Se vogliamo trovare un esperto vero di affari russi in Italia, dobbiamo tornare al generale del regio esercito Francesco Saverio Grazioli. Grazioli nel 1936 era stato spedito in Bielorussia dal governo Mussolini per osservare le manovre dell’Armata Rossa. Nel dicembre del 1942, quando la Germania aveva in corso l’attacco alla Russia e sembrava averla anche messa al tappeto, Grazioli inviava un promemoria al Duce in cui si definiva la Russia, “battuta ma non domata” e consigliava l’Asse di addivenire tramite l’alleato Giappone ad una pace separata di compromesso. Grazioli scriveva che la Russia non si sarebbe rassegnata a rinunciare “alle ricchissime terre europee che le armi della Germania e dei suoi alleati le hanno strappato”, in quanto queste costituivano “il naturale trampolino per riprendere quando che sia un’altra delle tradizionali marcie espansionistiche” caratteristiche della sua storia, ovvero quelle “verso gli stretti e verso il Mediterraneo”.
Nel 1942 emerge la profonda contraddizione delle finalità della guerra fra Hitler e Mussolini. Hitler voleva annientare la Russia a tutti i costi, tanto che avrebbe piuttosto e volentieri fatto la pace con gli inglesi. Mussolini riteneva impossibile l’accordo con le democrazie occidentali e voleva che si negoziasse la pace con la Russia con cui fra l’altro aveva sempre avuto ottimi rapporti. Non riuscì a convincere il Fuhrer delle sue intenzioni, non solo per l’ostinata determinazione di quello, ma proprio sulla base del rapporto Grazioli. Perché anche avesse ottenuto la pace separata, il Mediterraneo era spacciato, visto che per i russi restava un obiettivo primario. Ammesso che si fosse riusciti a fermare gli anglo americani in Africa, non si sarebbe poi potuto fermare i russi, qualsiasi pezzo di carta Stalin avesse firmato. Mussolini si convinse che la guerra era persa in ogni caso e che fosse dunque inutile peggiorare i rapporti con Hitler già ridotti al minimo, criticandogli la sua scelta di guerra ad est.

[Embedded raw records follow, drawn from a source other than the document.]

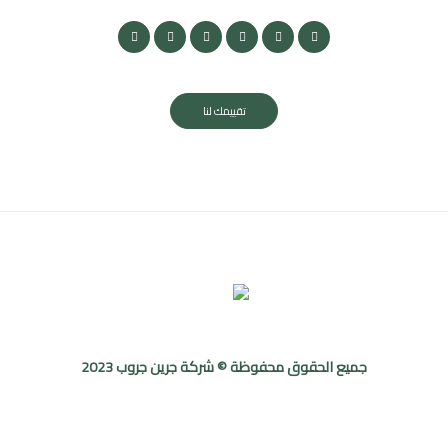
تقييمك لنا
جميع الحقوق محفوظة © شركة جرين جروب 2023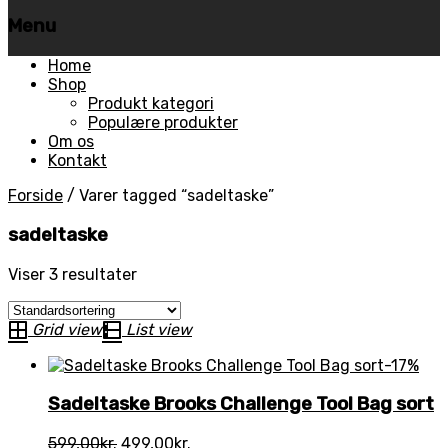
Menu
Skip
Home
to
Shop
content
Produkt kategori
Populære produkter
Om os
Kontakt
Forside
/
Varer tagged “sadeltaske”
sadeltaske
Viser 3 resultater
Grid view
List view
-17%
Sadeltaske Brooks Challenge Tool Bag sort
Den
Den
599,00
kr.
499,00
kr.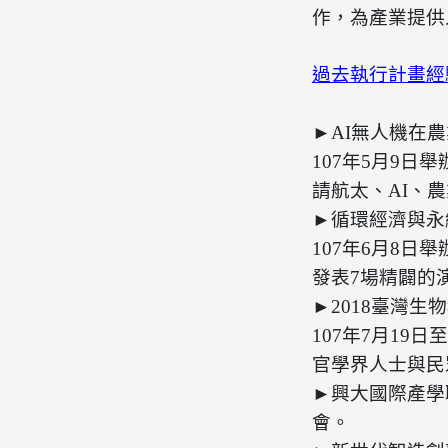
作，為產業提供
過去
執行計畫
經
►
AI
無人機在農
107年5月9
請航太、AI、
►
循環經濟與永
107年6月8
發表7場精闢的
►
2018
臺灣生物
107年7月19
官學界人士與民
►
興
大國際產學
會
。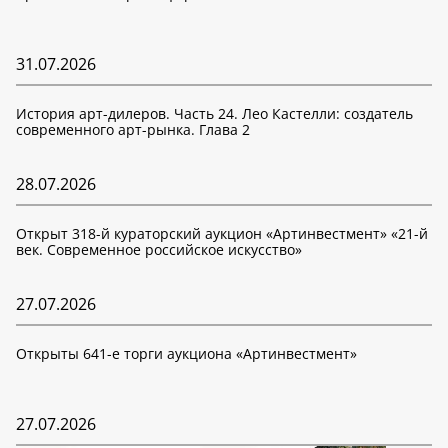
31.07.2026
История арт-дилеров. Часть 24. Лео Кастелли: создатель
современного арт-рынка. Глава 2
28.07.2026
Открыт 318-й кураторский аукцион «Артинвестмент» «21-й
век. Современное российское искусство»
27.07.2026
Открыты 641-е торги аукциона «Артинвестмент»
27.07.2026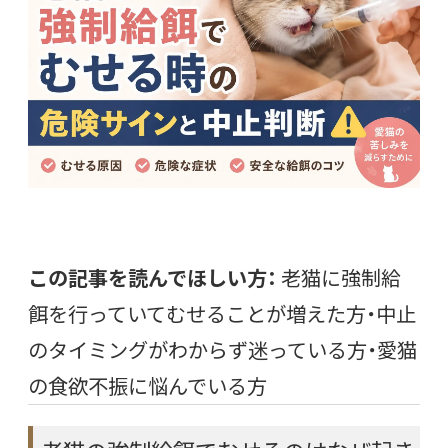
この記事を読んでほしい方：
老猫に強制給
餌を行っていてむせることが増えた方・中止
のタイミングがわからず迷っている方・愛猫
の食欲不振に悩んでいる方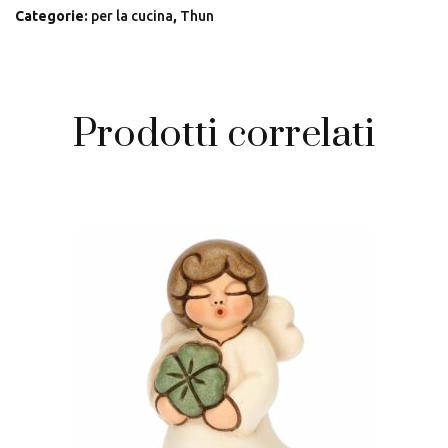
Categorie:
per la cucina
,
Thun
Prodotti correlati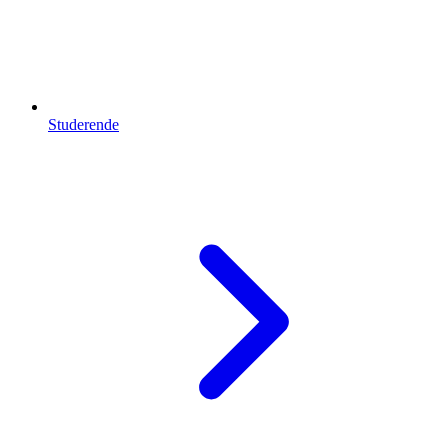
Studerende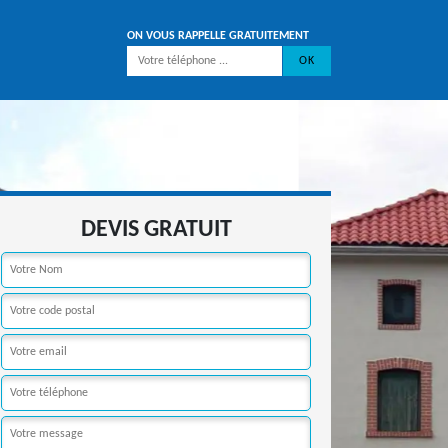
ON VOUS RAPPELLE GRATUITEMENT
DEVIS GRATUIT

Le “terre fertilissime” descritte da Grazioli erano, ovviamente quelle dell’Ucraina conquistate dai tedeschi pressoché immediatamente. A differenza di Putin, Hitler aveva in Ucraina sufficienti sostenitori per instaurare un governo fantoccio, dopo una manovra di accerchiamento dell’esercito russo che gli consentì di entrare a Kyiv in trenta giorni esatti.
Tali precedenti sono alla base della situazione di oggi sia sotto il profilo politico che quello militare. L’Unione sovietica rispondeva alle stesse esigenze di approvvigionamento dell’impero zarista, le stesse di cui bisogna la Russia di oggi, più debole dell’Urss di allora. Questo significa che l’Ucraina è solo il primo passo e la strategia di minacce di Putin rivolte all’Europa, dovrebbe essere oramai chiarissima a tutti. La Turchia che aveva fino a questo momento rapporti eccellenti con la Russia è la più preoccupata perché ricorda meglio di chiunque altro a sue spese l’espansionismo zarista e solo l’ingresso nella Nato l’ha preservata da quello sovietico. Il governo italiano ha fatto benissimo a stringere i suoi legami con quello turco. È davvero giunto il momento di non avere più indugi e dubbi sul nostro dovere di europei nel sostenere gli sforzi ucraini, e non per buon cuore nei loro confronti, che pure lo meriterebbero, ma per la necessità di difesa del Mediterraneo che è la prima area a trovarsi esposta, mai i russi conquistassero il mar Nero.